— Goal of the exercise —
For the data below, retype word for word the lines from the one containing "31: (474, 304, 10.55)" through the one containing "39: (240, 169, 95.36)"; drop the pictures.

— Entries provided —

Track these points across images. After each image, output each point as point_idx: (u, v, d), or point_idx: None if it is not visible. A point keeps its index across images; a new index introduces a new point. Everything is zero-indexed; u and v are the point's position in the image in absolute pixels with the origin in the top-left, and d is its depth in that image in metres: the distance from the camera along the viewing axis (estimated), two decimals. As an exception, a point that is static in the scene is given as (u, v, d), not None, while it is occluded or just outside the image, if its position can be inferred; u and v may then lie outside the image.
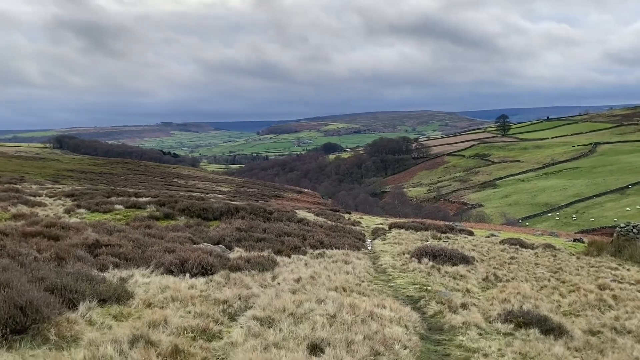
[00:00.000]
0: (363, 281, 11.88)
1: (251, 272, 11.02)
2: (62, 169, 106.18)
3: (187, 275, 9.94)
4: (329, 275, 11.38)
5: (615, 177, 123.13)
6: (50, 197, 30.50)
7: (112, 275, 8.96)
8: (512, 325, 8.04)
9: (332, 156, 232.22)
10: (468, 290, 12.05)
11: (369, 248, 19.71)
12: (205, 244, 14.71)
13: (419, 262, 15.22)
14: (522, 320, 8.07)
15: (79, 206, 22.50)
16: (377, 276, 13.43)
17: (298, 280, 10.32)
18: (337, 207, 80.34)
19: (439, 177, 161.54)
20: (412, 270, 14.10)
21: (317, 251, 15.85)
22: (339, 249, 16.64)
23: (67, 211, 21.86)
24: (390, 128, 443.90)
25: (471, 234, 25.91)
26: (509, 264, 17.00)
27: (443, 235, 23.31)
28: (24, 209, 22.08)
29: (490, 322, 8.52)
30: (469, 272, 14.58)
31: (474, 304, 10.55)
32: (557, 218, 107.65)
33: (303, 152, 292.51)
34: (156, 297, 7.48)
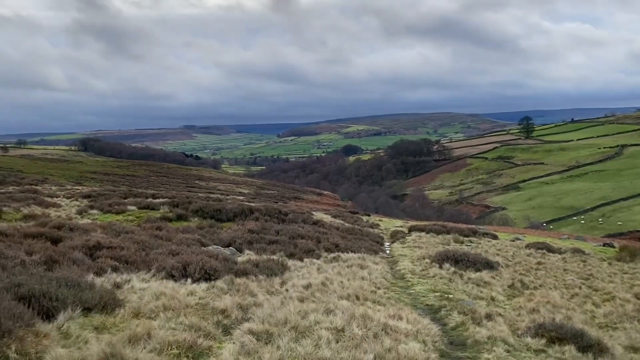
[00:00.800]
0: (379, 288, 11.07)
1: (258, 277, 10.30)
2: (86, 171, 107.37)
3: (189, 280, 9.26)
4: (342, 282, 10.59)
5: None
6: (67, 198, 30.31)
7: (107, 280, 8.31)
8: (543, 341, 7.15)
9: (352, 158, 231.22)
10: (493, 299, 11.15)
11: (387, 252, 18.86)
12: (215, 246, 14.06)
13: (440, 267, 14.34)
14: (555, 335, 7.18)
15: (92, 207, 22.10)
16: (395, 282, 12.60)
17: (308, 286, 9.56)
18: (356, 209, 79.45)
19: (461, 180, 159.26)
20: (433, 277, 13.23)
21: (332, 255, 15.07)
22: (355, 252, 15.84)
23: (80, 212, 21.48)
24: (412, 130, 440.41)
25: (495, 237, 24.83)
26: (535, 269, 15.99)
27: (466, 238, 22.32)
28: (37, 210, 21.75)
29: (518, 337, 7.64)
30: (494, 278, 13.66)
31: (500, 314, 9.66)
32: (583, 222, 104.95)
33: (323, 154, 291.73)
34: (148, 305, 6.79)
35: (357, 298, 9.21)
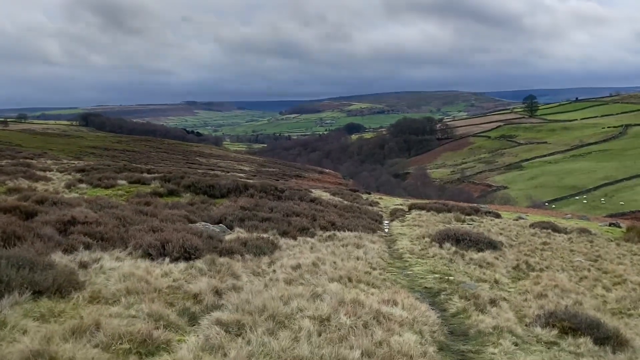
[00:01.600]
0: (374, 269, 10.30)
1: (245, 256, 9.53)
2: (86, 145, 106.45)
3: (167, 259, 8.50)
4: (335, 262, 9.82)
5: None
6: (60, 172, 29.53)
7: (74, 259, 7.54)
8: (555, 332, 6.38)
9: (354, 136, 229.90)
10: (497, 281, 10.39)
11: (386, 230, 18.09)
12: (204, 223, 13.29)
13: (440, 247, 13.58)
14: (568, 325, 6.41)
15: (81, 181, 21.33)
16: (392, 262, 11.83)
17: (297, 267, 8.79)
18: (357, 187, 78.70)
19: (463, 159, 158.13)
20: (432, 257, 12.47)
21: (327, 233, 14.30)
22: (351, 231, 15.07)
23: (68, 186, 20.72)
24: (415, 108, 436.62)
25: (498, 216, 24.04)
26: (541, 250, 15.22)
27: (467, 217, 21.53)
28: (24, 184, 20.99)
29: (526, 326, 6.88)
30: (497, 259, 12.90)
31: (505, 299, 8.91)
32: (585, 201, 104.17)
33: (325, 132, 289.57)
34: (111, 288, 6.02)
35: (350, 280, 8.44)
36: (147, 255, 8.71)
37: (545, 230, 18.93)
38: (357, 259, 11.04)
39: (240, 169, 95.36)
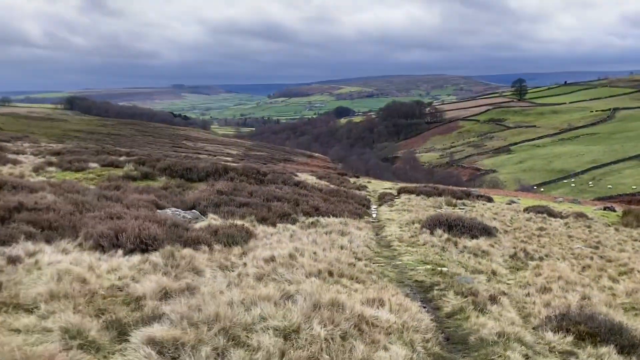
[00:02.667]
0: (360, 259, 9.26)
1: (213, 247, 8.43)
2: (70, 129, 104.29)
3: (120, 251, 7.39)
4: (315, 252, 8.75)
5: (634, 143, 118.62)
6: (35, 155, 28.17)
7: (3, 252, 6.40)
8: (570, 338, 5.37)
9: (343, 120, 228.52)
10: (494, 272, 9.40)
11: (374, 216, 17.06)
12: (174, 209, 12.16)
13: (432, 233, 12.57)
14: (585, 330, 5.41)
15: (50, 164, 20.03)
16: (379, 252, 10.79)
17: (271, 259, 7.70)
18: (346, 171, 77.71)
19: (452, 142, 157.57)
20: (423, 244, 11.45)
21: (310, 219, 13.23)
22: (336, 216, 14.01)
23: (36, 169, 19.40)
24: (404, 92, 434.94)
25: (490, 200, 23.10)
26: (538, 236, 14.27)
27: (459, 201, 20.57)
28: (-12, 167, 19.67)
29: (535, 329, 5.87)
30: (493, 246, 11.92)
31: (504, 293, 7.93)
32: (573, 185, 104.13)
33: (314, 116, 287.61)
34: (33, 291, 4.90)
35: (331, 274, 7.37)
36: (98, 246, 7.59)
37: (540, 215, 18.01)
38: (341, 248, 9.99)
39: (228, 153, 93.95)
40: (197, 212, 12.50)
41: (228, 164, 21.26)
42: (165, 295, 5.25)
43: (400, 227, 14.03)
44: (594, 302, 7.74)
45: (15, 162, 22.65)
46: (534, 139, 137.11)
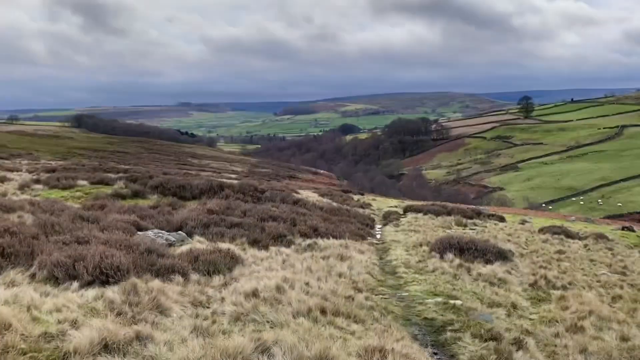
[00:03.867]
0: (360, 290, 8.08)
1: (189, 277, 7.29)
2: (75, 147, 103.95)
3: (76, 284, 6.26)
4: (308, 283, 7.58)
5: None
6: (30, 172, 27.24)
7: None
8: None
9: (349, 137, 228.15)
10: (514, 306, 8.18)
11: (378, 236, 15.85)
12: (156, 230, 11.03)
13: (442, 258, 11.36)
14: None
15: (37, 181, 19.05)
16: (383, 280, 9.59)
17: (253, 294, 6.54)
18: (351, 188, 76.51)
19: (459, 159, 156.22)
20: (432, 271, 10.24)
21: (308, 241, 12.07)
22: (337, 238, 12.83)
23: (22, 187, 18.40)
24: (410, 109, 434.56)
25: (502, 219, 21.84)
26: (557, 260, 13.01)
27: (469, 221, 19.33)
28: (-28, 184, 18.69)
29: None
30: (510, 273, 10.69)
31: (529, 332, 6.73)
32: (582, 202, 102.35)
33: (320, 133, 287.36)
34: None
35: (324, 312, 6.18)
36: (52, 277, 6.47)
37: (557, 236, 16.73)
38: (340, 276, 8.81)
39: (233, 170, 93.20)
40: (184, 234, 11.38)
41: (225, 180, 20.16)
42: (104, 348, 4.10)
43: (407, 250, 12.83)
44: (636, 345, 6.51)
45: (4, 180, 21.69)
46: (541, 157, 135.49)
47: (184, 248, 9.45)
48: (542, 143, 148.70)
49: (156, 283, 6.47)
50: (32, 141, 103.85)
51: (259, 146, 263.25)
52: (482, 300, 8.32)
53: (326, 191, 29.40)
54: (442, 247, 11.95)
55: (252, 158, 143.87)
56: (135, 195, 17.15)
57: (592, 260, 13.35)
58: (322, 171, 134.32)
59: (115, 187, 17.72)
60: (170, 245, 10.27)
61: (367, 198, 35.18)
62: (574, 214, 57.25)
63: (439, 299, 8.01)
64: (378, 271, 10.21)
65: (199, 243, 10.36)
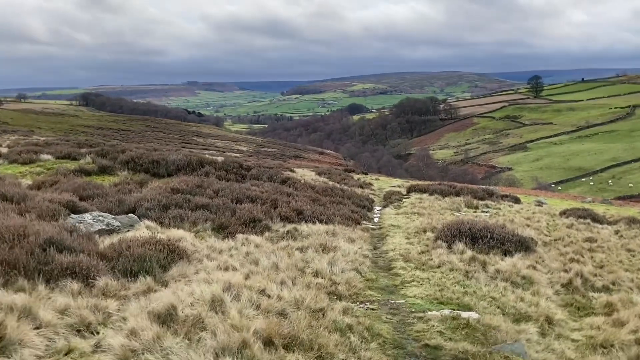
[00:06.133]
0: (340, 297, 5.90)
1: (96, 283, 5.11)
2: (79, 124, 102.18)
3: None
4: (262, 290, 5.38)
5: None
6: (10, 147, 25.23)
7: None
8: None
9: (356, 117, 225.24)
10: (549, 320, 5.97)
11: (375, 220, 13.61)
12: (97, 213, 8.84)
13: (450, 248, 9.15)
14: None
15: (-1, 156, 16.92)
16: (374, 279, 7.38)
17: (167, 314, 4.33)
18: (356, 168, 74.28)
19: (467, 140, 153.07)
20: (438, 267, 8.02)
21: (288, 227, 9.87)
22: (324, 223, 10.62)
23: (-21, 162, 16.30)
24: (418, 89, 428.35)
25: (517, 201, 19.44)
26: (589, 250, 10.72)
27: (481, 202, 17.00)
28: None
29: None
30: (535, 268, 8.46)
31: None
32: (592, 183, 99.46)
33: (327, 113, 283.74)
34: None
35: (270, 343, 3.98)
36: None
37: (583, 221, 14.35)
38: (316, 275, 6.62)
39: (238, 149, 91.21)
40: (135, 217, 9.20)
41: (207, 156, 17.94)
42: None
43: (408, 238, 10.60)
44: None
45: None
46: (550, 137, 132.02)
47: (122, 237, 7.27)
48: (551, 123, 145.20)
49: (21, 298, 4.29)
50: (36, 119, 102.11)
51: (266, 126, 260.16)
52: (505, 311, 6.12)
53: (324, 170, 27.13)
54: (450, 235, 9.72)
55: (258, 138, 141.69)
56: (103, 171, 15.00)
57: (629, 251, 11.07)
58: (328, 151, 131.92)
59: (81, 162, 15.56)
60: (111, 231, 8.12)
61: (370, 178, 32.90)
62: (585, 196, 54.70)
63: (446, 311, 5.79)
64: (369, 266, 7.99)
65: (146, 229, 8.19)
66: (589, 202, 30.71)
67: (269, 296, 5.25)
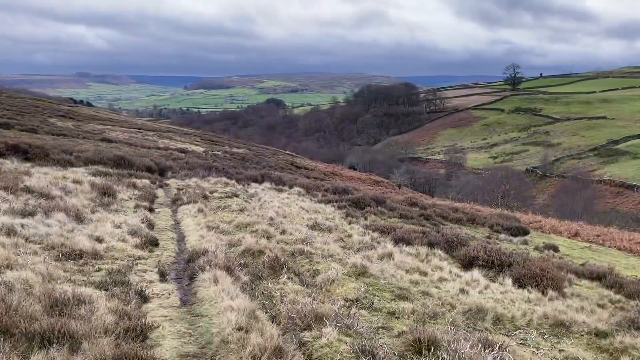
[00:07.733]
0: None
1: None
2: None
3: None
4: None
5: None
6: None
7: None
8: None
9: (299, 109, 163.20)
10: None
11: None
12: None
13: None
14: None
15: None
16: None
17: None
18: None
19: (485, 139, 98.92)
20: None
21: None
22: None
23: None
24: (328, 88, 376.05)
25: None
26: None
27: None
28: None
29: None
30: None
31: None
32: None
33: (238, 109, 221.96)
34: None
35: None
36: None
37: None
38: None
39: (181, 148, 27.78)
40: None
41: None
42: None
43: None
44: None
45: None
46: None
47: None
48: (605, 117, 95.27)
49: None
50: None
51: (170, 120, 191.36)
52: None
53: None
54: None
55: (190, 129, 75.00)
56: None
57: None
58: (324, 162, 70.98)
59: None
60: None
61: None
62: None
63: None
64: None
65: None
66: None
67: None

— Solved problem —
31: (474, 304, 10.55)
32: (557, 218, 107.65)
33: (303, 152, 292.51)
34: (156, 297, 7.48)
[00:00.800]
0: (379, 288, 11.07)
1: (258, 277, 10.30)
2: (86, 171, 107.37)
3: (189, 280, 9.26)
4: (342, 282, 10.59)
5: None
6: (67, 198, 30.31)
7: (107, 280, 8.31)
8: (543, 341, 7.15)
9: (352, 158, 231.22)
10: (493, 299, 11.15)
11: (387, 252, 18.86)
12: (215, 246, 14.06)
13: (440, 267, 14.34)
14: (555, 335, 7.18)
15: (92, 207, 22.10)
16: (395, 282, 12.60)
17: (308, 286, 9.56)
18: (356, 209, 79.45)
19: (461, 180, 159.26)
20: (433, 277, 13.23)
21: (332, 255, 15.07)
22: (355, 252, 15.84)
23: (80, 212, 21.48)
24: (412, 130, 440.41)
25: (495, 237, 24.83)
26: (535, 269, 15.99)
27: (466, 238, 22.32)
28: (37, 210, 21.75)
29: (518, 337, 7.64)
30: (494, 278, 13.66)
31: (500, 314, 9.66)
32: (583, 222, 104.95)
33: (323, 154, 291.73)
34: (148, 305, 6.79)
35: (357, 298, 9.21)
[00:01.600]
0: (374, 269, 10.30)
1: (245, 256, 9.53)
2: (86, 145, 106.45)
3: (167, 259, 8.50)
4: (335, 262, 9.82)
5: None
6: (60, 172, 29.53)
7: (74, 259, 7.54)
8: (555, 332, 6.38)
9: (354, 136, 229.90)
10: (497, 281, 10.39)
11: (386, 230, 18.09)
12: (204, 223, 13.29)
13: (440, 247, 13.58)
14: (568, 325, 6.41)
15: (81, 181, 21.33)
16: (392, 262, 11.83)
17: (297, 267, 8.79)
18: (357, 187, 78.70)
19: (463, 159, 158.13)
20: (432, 257, 12.47)
21: (327, 233, 14.30)
22: (351, 231, 15.07)
23: (68, 186, 20.72)
24: (415, 108, 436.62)
25: (498, 216, 24.04)
26: (541, 250, 15.22)
27: (467, 217, 21.53)
28: (24, 184, 20.99)
29: (526, 326, 6.88)
30: (497, 259, 12.90)
31: (505, 299, 8.91)
32: (585, 201, 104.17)
33: (325, 132, 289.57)
34: (111, 288, 6.02)
35: (350, 280, 8.44)
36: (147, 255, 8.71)
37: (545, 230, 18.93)
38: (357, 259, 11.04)
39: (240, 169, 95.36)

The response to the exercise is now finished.